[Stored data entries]
----

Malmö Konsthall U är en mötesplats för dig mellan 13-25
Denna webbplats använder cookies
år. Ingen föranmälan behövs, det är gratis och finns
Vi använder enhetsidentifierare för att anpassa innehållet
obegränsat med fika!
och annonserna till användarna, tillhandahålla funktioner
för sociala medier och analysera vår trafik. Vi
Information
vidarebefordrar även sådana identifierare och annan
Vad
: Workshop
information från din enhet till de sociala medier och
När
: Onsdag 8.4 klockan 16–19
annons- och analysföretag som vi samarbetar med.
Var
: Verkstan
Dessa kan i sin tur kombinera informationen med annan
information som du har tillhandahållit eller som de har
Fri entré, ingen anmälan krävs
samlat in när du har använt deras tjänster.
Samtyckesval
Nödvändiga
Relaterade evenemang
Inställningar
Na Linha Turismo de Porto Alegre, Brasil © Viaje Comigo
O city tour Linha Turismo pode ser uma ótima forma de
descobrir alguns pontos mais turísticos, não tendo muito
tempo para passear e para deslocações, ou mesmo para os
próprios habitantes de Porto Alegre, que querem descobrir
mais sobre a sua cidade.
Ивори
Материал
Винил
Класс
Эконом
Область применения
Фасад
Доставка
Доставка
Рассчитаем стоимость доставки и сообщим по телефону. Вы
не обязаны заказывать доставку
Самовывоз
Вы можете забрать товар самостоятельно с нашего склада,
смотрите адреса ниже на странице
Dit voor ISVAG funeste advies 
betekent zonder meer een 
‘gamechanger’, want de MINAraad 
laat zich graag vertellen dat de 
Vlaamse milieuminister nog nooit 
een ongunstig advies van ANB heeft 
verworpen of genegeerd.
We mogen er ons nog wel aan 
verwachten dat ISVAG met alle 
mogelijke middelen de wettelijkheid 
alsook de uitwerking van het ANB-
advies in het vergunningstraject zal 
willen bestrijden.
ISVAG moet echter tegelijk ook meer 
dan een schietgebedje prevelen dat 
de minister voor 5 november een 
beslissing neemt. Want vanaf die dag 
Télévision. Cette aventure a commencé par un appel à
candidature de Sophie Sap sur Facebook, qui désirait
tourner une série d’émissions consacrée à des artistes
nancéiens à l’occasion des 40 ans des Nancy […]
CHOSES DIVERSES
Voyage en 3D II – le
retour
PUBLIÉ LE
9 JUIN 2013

----

ASSIGNMENT:
Could you return all lines from the records that include the word "descobrir"?

EXERCISE ANSWER:
descobrir alguns pontos mais turísticos, não tendo muito
próprios habitantes de Porto Alegre, que querem descobrir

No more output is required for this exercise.